Short task: Please count the lines in the rows below that contain the string "entry" and reply with that number alone.

Provided records:
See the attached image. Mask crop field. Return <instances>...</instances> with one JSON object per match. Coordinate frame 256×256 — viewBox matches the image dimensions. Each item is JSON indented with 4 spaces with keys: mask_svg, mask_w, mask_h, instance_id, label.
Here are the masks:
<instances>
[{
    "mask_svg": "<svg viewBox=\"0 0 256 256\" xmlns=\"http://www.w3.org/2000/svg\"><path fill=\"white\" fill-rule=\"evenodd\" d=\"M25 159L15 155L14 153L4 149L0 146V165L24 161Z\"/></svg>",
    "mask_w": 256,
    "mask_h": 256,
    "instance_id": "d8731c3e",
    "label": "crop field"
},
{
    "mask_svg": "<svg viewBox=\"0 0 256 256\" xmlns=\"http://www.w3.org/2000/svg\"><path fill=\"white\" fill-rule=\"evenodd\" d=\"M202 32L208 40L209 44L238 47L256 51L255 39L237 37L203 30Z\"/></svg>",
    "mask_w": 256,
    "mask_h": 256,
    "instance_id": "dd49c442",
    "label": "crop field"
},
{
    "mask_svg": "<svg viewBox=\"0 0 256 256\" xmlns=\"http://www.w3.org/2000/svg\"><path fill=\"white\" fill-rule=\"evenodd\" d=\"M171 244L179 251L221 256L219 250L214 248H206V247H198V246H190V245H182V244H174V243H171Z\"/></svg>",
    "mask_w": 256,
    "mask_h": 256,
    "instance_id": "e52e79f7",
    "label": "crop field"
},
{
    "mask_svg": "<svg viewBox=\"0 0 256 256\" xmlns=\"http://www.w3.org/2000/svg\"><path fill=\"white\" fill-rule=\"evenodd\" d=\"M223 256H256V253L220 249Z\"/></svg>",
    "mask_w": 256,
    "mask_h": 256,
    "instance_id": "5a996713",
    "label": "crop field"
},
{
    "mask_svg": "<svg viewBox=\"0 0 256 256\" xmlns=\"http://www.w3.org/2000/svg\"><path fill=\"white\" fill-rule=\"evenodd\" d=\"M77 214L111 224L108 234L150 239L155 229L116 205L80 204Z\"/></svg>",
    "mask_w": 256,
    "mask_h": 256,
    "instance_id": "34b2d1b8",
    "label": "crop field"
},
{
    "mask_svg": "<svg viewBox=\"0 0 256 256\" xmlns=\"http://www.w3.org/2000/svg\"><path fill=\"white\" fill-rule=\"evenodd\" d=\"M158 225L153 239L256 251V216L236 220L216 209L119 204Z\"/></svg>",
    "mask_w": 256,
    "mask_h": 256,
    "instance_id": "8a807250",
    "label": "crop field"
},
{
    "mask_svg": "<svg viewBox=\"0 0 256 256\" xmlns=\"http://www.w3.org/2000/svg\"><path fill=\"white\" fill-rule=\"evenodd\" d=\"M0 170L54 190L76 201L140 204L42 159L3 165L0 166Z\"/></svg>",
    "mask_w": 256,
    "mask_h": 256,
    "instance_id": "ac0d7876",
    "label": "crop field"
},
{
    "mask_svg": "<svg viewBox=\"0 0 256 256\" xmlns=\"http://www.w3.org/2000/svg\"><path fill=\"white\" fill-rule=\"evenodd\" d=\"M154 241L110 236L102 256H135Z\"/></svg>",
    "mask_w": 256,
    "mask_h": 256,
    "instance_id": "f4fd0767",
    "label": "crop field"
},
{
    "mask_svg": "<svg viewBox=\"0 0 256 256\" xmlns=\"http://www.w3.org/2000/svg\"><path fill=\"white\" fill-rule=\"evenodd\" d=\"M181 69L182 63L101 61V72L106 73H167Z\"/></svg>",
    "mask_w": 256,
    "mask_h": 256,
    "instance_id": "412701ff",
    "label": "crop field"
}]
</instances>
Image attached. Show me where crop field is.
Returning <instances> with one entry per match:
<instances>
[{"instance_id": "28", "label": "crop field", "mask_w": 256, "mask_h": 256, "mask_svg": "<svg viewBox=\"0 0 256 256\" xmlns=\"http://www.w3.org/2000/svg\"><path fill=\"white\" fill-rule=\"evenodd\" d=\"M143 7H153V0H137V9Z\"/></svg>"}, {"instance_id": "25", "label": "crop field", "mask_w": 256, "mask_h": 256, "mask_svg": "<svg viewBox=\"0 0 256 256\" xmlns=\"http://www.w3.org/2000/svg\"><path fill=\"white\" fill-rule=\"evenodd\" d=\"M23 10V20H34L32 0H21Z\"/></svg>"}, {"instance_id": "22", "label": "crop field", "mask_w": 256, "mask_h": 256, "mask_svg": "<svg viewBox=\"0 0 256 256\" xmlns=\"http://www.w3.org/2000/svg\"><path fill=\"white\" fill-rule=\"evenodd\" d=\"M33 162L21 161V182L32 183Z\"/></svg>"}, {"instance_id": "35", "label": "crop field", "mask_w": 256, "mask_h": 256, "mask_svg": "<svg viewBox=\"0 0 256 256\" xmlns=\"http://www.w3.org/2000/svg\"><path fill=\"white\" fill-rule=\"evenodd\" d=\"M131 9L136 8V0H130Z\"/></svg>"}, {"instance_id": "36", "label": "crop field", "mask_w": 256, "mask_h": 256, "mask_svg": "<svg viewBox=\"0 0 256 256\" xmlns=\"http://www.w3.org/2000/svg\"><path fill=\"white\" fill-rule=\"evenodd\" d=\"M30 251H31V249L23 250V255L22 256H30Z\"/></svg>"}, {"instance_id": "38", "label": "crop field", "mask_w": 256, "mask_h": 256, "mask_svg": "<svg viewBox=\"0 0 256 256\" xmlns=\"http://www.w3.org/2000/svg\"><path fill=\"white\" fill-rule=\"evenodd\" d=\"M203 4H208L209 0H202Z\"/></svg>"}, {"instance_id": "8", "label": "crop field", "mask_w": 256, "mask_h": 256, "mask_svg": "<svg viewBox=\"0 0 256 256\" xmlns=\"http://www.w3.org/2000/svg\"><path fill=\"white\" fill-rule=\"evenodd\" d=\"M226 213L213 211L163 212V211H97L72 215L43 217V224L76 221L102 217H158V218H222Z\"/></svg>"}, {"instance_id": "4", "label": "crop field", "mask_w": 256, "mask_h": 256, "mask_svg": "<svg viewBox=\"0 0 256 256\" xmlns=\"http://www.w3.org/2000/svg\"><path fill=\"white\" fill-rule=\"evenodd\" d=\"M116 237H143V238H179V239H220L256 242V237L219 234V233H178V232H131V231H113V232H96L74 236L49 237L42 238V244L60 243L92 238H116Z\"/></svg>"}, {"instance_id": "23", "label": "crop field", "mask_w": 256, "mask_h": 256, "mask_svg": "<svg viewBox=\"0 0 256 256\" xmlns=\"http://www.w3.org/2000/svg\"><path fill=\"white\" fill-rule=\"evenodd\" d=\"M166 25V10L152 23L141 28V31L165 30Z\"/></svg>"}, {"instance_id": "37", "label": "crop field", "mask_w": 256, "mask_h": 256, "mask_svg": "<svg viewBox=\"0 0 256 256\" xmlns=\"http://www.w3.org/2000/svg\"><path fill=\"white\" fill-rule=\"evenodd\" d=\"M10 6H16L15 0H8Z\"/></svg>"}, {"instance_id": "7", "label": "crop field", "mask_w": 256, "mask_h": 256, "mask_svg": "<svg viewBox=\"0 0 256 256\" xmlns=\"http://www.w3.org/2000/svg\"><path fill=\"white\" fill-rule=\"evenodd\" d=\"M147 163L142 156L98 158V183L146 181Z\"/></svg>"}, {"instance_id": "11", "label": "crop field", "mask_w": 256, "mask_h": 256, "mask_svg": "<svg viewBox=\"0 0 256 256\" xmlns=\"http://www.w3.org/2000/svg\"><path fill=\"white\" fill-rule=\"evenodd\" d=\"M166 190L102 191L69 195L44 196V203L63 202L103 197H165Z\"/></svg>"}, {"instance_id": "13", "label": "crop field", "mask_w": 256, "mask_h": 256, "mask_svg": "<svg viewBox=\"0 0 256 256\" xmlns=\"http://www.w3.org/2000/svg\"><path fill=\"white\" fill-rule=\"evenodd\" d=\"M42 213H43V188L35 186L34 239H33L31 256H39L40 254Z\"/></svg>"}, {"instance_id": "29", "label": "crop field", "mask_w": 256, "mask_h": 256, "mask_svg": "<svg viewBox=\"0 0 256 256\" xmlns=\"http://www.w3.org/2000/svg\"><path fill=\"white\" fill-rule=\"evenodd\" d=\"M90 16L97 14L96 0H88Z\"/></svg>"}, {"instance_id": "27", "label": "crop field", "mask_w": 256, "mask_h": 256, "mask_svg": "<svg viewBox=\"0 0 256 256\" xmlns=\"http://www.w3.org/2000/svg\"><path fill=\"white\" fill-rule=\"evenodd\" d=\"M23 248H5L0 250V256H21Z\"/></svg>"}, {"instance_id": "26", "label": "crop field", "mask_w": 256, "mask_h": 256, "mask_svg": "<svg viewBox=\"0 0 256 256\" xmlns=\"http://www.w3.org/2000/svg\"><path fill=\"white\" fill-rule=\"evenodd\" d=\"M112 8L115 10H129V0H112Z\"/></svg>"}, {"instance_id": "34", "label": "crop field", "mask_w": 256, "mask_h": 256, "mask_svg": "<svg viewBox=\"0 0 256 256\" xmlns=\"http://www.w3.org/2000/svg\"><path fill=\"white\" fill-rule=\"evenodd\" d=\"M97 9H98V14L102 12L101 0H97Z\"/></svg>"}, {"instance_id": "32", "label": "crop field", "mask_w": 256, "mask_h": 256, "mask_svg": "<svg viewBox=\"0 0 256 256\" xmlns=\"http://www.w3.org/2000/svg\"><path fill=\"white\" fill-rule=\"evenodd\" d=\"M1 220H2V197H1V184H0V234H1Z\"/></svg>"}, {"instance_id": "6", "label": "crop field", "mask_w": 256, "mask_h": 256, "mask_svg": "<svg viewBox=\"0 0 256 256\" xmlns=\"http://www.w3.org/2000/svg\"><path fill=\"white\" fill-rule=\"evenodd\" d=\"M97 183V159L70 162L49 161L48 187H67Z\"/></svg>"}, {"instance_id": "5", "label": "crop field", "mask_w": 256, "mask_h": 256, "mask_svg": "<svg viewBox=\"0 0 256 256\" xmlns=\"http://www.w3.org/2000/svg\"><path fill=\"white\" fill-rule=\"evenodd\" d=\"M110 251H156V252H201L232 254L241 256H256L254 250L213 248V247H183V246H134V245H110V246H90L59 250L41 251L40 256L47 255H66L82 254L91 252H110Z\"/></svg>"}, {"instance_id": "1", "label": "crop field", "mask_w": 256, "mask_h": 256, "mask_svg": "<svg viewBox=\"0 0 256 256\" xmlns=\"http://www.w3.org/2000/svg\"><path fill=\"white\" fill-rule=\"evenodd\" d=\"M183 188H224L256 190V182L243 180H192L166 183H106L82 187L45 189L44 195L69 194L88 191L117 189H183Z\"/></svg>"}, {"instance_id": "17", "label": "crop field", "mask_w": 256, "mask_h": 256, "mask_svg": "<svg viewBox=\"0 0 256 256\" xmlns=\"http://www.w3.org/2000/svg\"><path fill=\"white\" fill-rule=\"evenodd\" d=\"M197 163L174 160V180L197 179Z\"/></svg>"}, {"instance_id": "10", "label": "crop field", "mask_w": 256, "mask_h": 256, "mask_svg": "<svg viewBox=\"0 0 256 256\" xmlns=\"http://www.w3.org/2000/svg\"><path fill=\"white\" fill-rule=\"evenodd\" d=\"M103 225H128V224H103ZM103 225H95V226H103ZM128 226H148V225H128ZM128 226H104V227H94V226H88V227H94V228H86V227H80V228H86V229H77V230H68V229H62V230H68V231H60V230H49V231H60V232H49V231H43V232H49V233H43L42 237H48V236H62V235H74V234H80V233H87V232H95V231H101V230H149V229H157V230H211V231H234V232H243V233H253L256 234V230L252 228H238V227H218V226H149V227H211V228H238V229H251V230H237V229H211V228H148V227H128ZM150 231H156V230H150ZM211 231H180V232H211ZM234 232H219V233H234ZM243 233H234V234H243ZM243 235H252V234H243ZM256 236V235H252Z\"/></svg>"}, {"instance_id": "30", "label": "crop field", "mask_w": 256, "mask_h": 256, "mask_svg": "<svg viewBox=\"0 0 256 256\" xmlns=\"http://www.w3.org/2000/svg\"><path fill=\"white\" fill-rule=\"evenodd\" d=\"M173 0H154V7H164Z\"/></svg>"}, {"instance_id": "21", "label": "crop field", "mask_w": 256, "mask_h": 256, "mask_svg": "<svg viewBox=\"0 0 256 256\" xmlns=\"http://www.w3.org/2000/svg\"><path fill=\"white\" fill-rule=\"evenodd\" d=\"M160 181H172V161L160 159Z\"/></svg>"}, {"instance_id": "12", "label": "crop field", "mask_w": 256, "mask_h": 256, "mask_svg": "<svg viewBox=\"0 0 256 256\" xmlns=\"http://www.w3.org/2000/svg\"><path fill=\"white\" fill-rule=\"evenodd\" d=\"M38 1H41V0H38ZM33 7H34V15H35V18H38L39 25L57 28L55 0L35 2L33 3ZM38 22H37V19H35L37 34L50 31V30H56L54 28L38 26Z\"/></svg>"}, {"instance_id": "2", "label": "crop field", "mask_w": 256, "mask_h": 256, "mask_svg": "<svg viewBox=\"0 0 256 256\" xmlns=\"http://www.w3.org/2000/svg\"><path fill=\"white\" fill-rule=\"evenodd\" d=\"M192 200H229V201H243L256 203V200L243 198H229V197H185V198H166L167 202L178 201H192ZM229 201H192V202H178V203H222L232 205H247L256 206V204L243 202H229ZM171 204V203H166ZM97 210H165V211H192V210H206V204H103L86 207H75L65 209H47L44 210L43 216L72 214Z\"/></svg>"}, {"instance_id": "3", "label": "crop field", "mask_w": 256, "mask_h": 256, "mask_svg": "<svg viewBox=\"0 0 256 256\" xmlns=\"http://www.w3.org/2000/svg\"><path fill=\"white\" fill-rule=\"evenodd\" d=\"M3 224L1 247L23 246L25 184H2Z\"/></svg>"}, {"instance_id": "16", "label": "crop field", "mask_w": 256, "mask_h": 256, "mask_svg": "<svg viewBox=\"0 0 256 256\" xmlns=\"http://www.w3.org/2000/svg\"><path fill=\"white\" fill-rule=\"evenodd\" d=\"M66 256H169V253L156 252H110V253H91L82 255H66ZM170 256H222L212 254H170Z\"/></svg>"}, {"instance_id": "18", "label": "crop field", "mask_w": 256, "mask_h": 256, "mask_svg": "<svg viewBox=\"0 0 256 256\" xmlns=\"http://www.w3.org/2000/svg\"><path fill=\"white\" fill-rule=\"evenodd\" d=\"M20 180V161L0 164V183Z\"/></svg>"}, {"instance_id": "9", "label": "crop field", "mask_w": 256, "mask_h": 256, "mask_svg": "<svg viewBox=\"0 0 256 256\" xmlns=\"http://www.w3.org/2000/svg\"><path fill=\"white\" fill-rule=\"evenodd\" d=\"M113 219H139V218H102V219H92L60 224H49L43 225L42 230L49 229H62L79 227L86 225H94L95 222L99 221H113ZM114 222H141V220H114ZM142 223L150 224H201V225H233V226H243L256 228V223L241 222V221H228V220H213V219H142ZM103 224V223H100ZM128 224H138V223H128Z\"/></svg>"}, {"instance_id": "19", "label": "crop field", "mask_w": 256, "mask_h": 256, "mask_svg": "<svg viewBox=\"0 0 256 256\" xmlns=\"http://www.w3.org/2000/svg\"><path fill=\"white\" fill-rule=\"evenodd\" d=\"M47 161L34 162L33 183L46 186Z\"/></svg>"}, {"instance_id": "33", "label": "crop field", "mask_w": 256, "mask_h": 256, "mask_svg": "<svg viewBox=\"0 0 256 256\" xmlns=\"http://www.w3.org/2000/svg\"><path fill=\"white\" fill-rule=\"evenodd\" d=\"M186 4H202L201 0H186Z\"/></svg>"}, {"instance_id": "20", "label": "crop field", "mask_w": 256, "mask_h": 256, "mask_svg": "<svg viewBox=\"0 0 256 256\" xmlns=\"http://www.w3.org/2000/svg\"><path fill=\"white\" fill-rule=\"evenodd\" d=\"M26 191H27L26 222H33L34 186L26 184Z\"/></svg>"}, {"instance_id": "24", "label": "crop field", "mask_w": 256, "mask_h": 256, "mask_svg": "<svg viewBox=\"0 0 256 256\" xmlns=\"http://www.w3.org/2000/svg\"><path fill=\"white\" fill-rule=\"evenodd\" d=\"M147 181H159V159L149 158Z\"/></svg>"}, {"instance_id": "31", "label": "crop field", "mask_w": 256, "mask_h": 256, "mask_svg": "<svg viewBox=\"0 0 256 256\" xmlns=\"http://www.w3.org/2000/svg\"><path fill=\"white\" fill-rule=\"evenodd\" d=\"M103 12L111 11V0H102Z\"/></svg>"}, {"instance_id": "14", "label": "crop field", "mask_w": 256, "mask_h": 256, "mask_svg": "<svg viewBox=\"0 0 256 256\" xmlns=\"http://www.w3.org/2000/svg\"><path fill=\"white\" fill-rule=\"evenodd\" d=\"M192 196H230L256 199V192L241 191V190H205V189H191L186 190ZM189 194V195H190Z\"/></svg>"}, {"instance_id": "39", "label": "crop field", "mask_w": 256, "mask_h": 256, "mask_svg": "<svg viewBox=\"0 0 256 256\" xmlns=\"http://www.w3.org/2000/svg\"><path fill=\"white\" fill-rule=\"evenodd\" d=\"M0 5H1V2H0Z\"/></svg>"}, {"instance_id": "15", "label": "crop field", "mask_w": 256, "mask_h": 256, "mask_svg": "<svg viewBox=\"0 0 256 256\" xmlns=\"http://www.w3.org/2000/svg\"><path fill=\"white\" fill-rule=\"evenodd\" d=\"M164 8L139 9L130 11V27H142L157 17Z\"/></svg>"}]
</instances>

Exercise output: 1